Monda J.,Moi University
Telemedicine journal and e-health : the official journal of the American Telemedicine Association | Year: 2012
Ensuring good data quality within telemedicine and e-health systems in developing countries is resource intensive. We set out to evaluate an approach where in-built functionality within an electronic record system could identify data quality and integrity problems with little human input. We developed a robust data integrity module to identify, enumerate, and facilitate correction of errors within an e-health system that is in wide use in sub-Saharan Africa. The data integrity module was successfully implemented within an electronic medical record system in Western Kenya. Queries were set to fail if one of more records did not meet defined criteria for data integrity.

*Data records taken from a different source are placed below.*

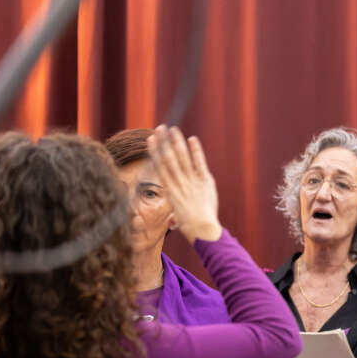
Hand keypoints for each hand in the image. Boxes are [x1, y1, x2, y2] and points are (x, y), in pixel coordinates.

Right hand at [147, 125, 221, 243]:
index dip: (155, 152)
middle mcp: (179, 183)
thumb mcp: (178, 219)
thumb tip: (172, 222)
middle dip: (164, 142)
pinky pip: (200, 163)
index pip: (159, 166)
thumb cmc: (190, 226)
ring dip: (177, 142)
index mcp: (169, 190)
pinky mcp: (205, 182)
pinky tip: (192, 139)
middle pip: (169, 158)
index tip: (150, 139)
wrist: (203, 230)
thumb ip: (175, 215)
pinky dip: (196, 151)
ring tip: (173, 129)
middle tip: (160, 127)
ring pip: (182, 158)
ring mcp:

Only one of 14 data integrity checks implemented uncovered no errors. The other queries had errors or questionable results ranging from 51 records to 30,301 records. However, as a proportion of all patients and all observation, the identified records with likely data integrity problems only constituted a small percentage of all records (mean 0.96%, range 0-4.1%). Twelve of the 14 queries (86%) were executed in<15 s, with the longest query lasting 2 min and 18 s. A tool that allows for automatic data integrity and quality checks was successfully implemented within an e-health system in sub-Saharan Africa. The tool potentially reduces the burden of maintaining data quality by limiting the scale of manual reviews needed to identify electronic records with errors.